Disclaimer: With Medicaid, VA, and insurance regulations frequently changing, past blog posts may not be presently accurate or relevant. Please contact our office for information on current planning strategies, tips, and how-to's.
In the majority of states an IRA is countable for both the institutionalized individual and community spouse. In order to protect the IRA from a Medicaid spend-down and qualify the institutionalized individual for Medicaid benefits, a tax-qualified Medicaid Compliant Annuity may be purchased. Two options exist to fund a tax-qualified Medicaid Compliant Annuity and avoid immediate income taxation, outlined here.

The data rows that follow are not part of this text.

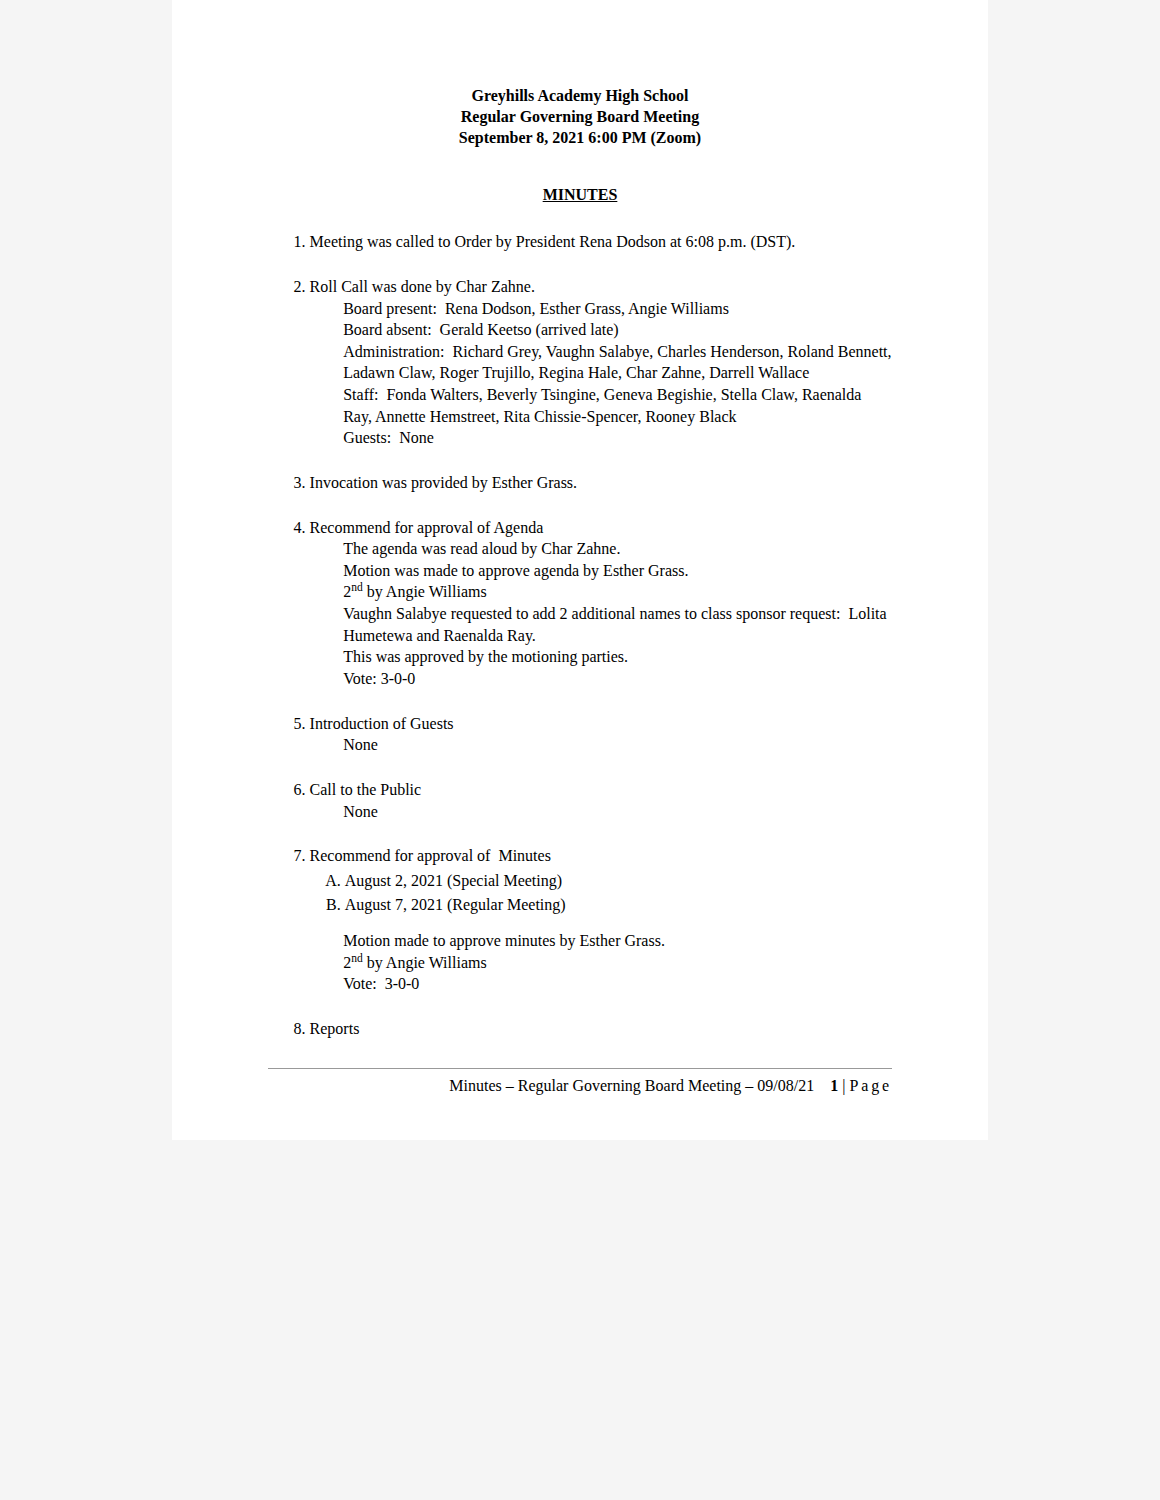Greyhills Academy High School
Regular Governing Board Meeting
September 8, 2021 6:00 PM (Zoom)
MINUTES
Meeting was called to Order by President Rena Dodson at 6:08 p.m. (DST).
Roll Call was done by Char Zahne.
Board present: Rena Dodson, Esther Grass, Angie Williams
Board absent: Gerald Keetso (arrived late)
Administration: Richard Grey, Vaughn Salabye, Charles Henderson, Roland Bennett, Ladawn Claw, Roger Trujillo, Regina Hale, Char Zahne, Darrell Wallace
Staff: Fonda Walters, Beverly Tsingine, Geneva Begishie, Stella Claw, Raenalda Ray, Annette Hemstreet, Rita Chissie-Spencer, Rooney Black
Guests: None
Invocation was provided by Esther Grass.
Recommend for approval of Agenda
The agenda was read aloud by Char Zahne.
Motion was made to approve agenda by Esther Grass.
2nd by Angie Williams
Vaughn Salabye requested to add 2 additional names to class sponsor request: Lolita Humetewa and Raenalda Ray.
This was approved by the motioning parties.
Vote: 3-0-0
Introduction of Guests
None
Call to the Public
None
Recommend for approval of Minutes
August 2, 2021 (Special Meeting)
August 7, 2021 (Regular Meeting)
Motion made to approve minutes by Esther Grass.
2nd by Angie Williams
Vote: 3-0-0
Reports
Minutes – Regular Governing Board Meeting – 09/08/21 1 | Page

The Deficit Reduction Act of 2005 gave preferential treatment to annuities that consist of tax-qualified funds. In the majority of states an immediate annuity that has a tax-qualified status is not required to be irrevocable, non-assignable, provide equal monthly payments, or be actuarially sound.

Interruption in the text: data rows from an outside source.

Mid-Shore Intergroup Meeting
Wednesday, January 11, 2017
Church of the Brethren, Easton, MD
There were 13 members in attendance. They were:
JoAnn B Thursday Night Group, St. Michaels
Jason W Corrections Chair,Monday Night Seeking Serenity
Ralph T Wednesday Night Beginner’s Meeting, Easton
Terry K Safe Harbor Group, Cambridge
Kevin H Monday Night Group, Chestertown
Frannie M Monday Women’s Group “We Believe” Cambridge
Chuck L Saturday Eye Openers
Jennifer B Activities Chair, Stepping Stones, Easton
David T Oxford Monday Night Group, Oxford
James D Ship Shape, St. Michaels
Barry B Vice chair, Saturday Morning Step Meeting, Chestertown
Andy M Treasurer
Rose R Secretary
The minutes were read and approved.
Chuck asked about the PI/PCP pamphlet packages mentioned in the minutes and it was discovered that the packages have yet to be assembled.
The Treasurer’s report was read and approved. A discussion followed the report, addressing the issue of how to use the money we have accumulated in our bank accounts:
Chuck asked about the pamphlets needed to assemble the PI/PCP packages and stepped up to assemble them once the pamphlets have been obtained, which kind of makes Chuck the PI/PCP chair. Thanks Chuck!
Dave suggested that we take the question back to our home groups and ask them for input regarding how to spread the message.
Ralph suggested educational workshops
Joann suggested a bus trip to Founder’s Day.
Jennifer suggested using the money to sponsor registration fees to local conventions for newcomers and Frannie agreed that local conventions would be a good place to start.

The Million Dollar Question: Does the State have to be a beneficiary of IRA Medicaid Annuities?
Only a limited number of states do not require tax-qualified annuities to designate the state Medicaid agency as a beneficiary. However, the rules can at times be confusing and/or misleading. Many state Medicaid manuals list their rules in a similar format; we’ll use Illinois as an example:
Part One of Medicaid Annuity Rules
The purchase of an annuity by or on behalf of an institutionalized person or the spouse of that person shall be treated as a transfer of assets for less than fair market value unless:
- The annuity names the State of Illinois as the remainder beneficiary in the first position for up to the total amount of medical assistance paid on behalf of the institutionalized person; or
- The annuity names the State of Illinois in the second position after the community spouse or minor child or child with a disability and is named in the first position if the spouse or a representative of the child disposes of any remainder for less than fair market value.

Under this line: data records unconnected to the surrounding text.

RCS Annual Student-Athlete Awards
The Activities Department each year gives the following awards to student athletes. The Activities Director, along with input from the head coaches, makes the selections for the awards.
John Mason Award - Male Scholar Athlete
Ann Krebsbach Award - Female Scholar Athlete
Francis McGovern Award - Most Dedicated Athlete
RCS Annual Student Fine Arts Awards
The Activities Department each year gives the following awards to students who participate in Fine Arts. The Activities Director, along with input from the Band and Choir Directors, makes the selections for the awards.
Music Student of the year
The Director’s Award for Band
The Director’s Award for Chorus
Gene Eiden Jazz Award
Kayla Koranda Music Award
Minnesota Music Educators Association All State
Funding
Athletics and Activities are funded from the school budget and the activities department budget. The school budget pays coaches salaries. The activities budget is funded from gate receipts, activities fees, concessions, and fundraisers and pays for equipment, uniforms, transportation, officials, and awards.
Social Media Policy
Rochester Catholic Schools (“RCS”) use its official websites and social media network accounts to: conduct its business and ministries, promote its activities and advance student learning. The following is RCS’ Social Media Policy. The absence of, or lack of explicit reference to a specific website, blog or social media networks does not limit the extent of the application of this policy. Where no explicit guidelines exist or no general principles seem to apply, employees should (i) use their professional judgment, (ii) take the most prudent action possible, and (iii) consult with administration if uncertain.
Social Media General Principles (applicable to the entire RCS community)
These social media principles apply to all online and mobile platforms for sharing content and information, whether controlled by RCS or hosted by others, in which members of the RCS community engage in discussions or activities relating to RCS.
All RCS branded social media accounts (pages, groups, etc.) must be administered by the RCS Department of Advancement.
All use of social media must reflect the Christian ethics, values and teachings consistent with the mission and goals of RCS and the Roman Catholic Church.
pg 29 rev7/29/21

Part Two of Medicaid Annuity Rules
The purchase of an annuity by or on behalf of an institutionalized person shall be treated as a transfer of assets for less than fair market value unless:
- The annuity is considered either:
- An individual retirement annuity described in section 408(b) of the Internal Revenue Code (26 USC 408(b)); or
- A deemed individual retirement account (IRA) under a qualified employer plan described in section 408(q) of the Internal Revenue Code (26 USC 408(q)); OR
- The annuity is directly purchased with proceeds from one of the following:A traditional IRA described in section 408(a) of the Internal Revenue Code (26 USC 408(a));
- Certain accounts or trusts treated as traditional IRAs under section 408(p) of the Internal Revenue Code (26 USC 408(p));
- A simplified employee pension described in section 408(k) of the Internal Revenue Code (26 USC 408(k)); or
- A Roth IRA described in section 408A of the Internal Revenue Code (26 USC 408A of the Internal Revenue Code (26 USC 408A); OR
- The annuity meets all the following requirements:
- Was purchased from a commercial financial institution or insurance company authorized under federal or State law to issue annuities;
- Is actuarially sound and based on the estimated life expectancy of the person (as determined under current actuarial tables published by the Office of the Chief Actuary of the Social Security Administration). Period certain annuities that pay out over a term less than the person’s expected life shall be treated as actuarially sound;
- Is irrevocable and non-assignable; and
- Pays benefits in approximately equal periodic payments no less than quarterly, with no deferred or balloon payments.
You’ll see the preferential treatment is provided through the uses of the OR’s in part two of the above rules, indicating bullets one, two and three are applied severally, not jointly. However, you’ll note that the beneficiary designation requirement is not included within the OR’s in part two of the rules. Rather, it is in its entirely own section.